|September 18, 2002|
My name is Tina Hansen, and I am a member of the National Federation of the Blind, the largest organization of the blind in the country.
I understand that your board is proposing rules and guidelines that effectively require detectable warnings, e.g. truncated domes, and/or accessible pedestrian signals at every intersection.
From my own experience, I don't believe this is practical. For one thing, the best audible traffic signal is generally the traffic itself, and beeping lights could be more of a distraction.
I also believe that detectable warnings, a la truncated domes, at all crosswalks isn't practical because at many crosswalks, the rise and fall of the curb can be easily detected by a blind person with a white cane.
Bottom line: I believe that if these detectable warnings and/or accessible pedestrian signals are to be used at all, their use should be limited to circumstances where the natural environment does not give enough information to the blind traveler, or where traffic patterns are so unusual that they give little or no reliable information.
I also understand that the accessible pedestrian signals actually give little information other than telling someone when it's safe to walk, but if there are a number of them at an intersection, the information could be of little value if one doesn't know what they're doing.
You should also know that the National Federation of the Blind operates 3 model training centers across the country; one in Colorado, one in Louisiana, and one in Minnesota. These centers teach their students how to travel about safely in the world as it is. I am about to be attending our center in Colorado, and while there, I will be learning good travel skills that I will be able to use anywhere I go, whether it be in Portland, Denver or Washington DC.
While the research shows how effective use of real travel skills can help a blind person, such as myself, get to their destination safely, I don't believe there is enough of an argument to warrant the use of detectable warnings and/or accessible pedestrian signals at every single intersection.
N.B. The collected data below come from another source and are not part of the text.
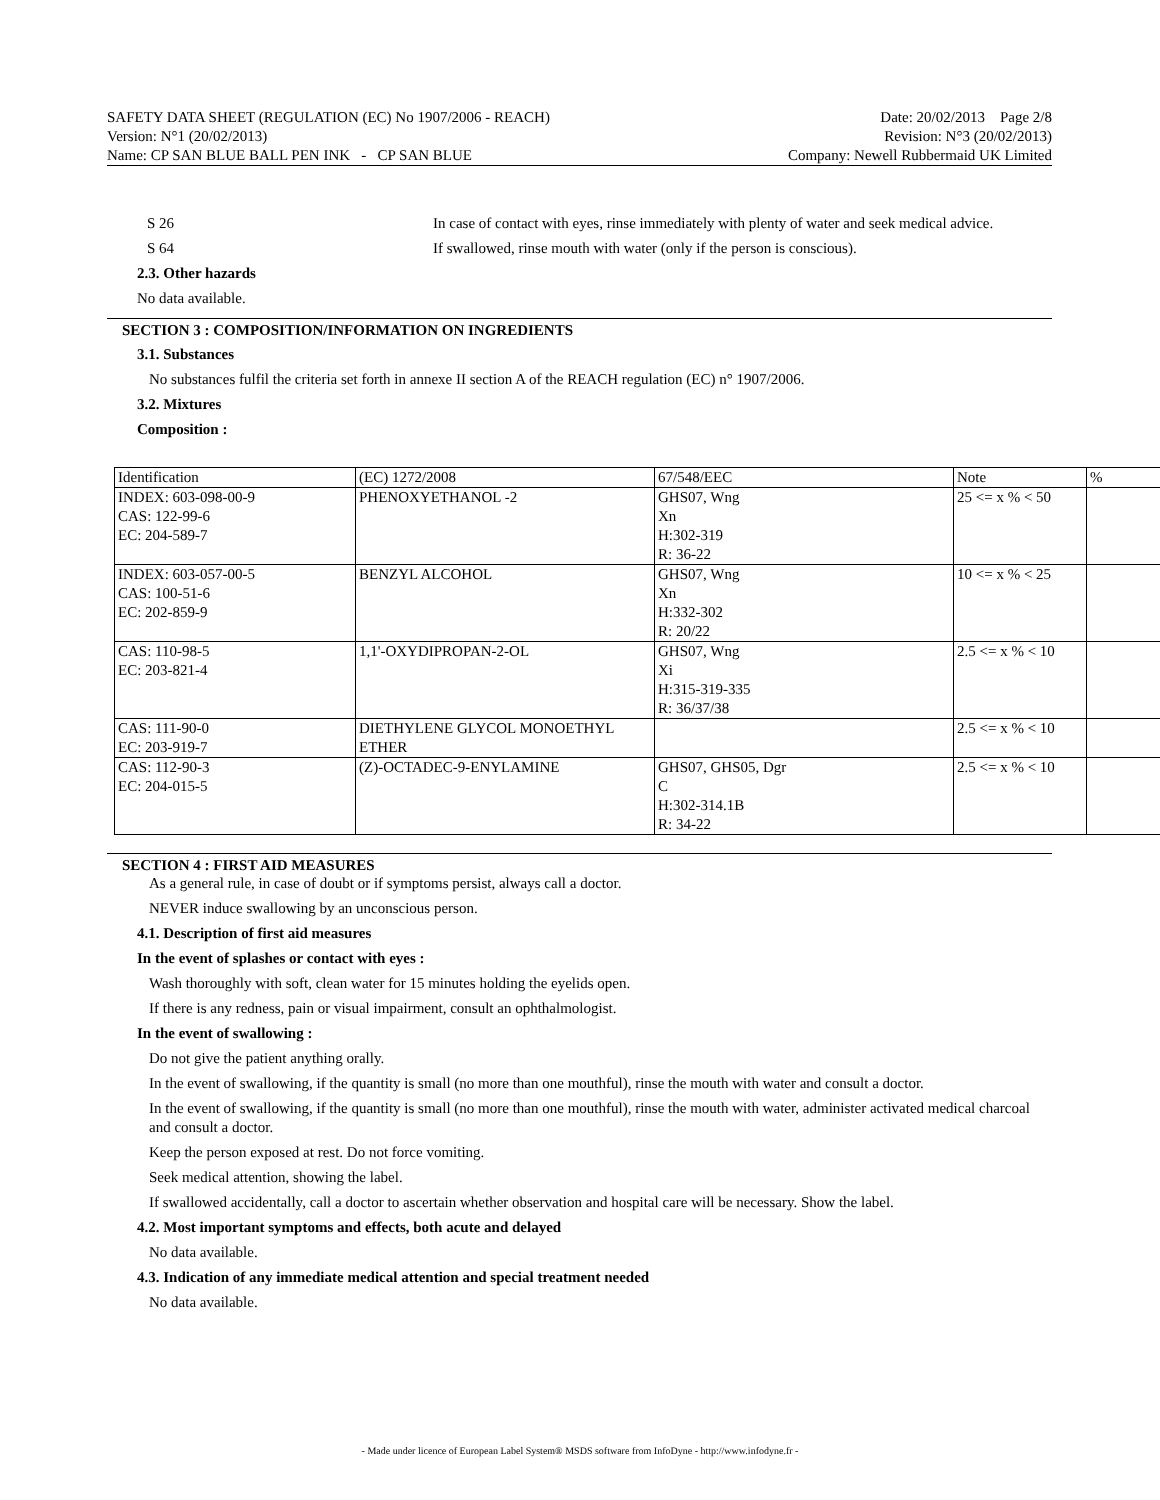SAFETY DATA SHEET (REGULATION (EC) No 1907/2006 - REACH) Date: 20/02/2013 Page 2/8
Version: N°1 (20/02/2013) Revision: N°3 (20/02/2013)
Name: CP SAN BLUE BALL PEN INK - CP SAN BLUE Company: Newell Rubbermaid UK Limited
S 26 In case of contact with eyes, rinse immediately with plenty of water and seek medical advice.
S 64 If swallowed, rinse mouth with water (only if the person is conscious).
2.3. Other hazards
No data available.
SECTION 3 : COMPOSITION/INFORMATION ON INGREDIENTS
3.1. Substances
No substances fulfil the criteria set forth in annexe II section A of the REACH regulation (EC) n° 1907/2006.
3.2. Mixtures
Composition :
| Identification | (EC) 1272/2008 | 67/548/EEC | Note | % |
| --- | --- | --- | --- | --- |
| INDEX: 603-098-00-9 CAS: 122-99-6 EC: 204-589-7 | PHENOXYETHANOL -2 | GHS07, Wng Xn H:302-319 R: 36-22 | 25 <= x % < 50 | |
| INDEX: 603-057-00-5 CAS: 100-51-6 EC: 202-859-9 | BENZYL ALCOHOL | GHS07, Wng Xn H:332-302 R: 20/22 | 10 <= x % < 25 | |
| CAS: 110-98-5 EC: 203-821-4 | 1,1'-OXYDIPROPAN-2-OL | GHS07, Wng Xi H:315-319-335 R: 36/37/38 | 2.5 <= x % < 10 | |
| CAS: 111-90-0 EC: 203-919-7 | DIETHYLENE GLYCOL MONOETHYL ETHER | | 2.5 <= x % < 10 | |
| CAS: 112-90-3 EC: 204-015-5 | (Z)-OCTADEC-9-ENYLAMINE | GHS07, GHS05, Dgr C H:302-314.1B R: 34-22 | 2.5 <= x % < 10 | |
SECTION 4 : FIRST AID MEASURES
As a general rule, in case of doubt or if symptoms persist, always call a doctor.
NEVER induce swallowing by an unconscious person.
4.1. Description of first aid measures
In the event of splashes or contact with eyes :
Wash thoroughly with soft, clean water for 15 minutes holding the eyelids open.
If there is any redness, pain or visual impairment, consult an ophthalmologist.
In the event of swallowing :
Do not give the patient anything orally.
In the event of swallowing, if the quantity is small (no more than one mouthful), rinse the mouth with water and consult a doctor.
In the event of swallowing, if the quantity is small (no more than one mouthful), rinse the mouth with water, administer activated medical charcoal and consult a doctor.
Keep the person exposed at rest. Do not force vomiting.
Seek medical attention, showing the label.
If swallowed accidentally, call a doctor to ascertain whether observation and hospital care will be necessary. Show the label.
4.2. Most important symptoms and effects, both acute and delayed
No data available.
4.3. Indication of any immediate medical attention and special treatment needed
No data available.
- Made under licence of European Label System® MSDS software from InfoDyne - http://www.infodyne.fr -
So why are proponents claiming these aids are so necessary?
I believe that one reason so many are claiming that these costly aids are absolutely necessary boils down to the lack of good travel training available to blind persons. I argue that if a blind person is made to depend on these aids, then one or another of them isn't there, that blind person could be faced with a number of problems. But, on the other hand, if a blind person receives good travel training at one of our centers, and through other confident blind travelers, they can learn how to be made aware of their surroundings easily. If an accessible pedestrian signal isn't there, the blind person can manage by listening for the traffic, then crossing when they know it's safe. If one of these signals is there, they are generally more of a hinderance than a help, as they can send mixed messages to the traveler.
I also believe the other reason so many believe these aids are necessary is the age-old fear of the dark. Proponents for these costly aids assume that blindness is a tragedy that can only be dealt with by touches of kindness, and that without these costly aids, the blind person is utterly helpless. They believe that they will make a blind person feel secure, but I believe the security given by these aids is not true security. On the other hand, I believe that blindness need not be a tragedy, but I can learn how to live as a blind person. For me, blindness does not mean helplessness, but it means learning how to live in the world as it is, and making changes when we believe we need them. It's mor a matter of coping than crying. If a blind person learns good travel skills, they feel a true security from knowing that they can get about wherever they are. This is why I am willing to learn how to become a better traveler.
Bottom line: It all comes down to a matter of attitude, and for me, costly detectable warnings and accessible pedestrian signals at every single intersection is not the answer.
Thank you for reading my comments, and I encourage you to give them thoughtful consideration.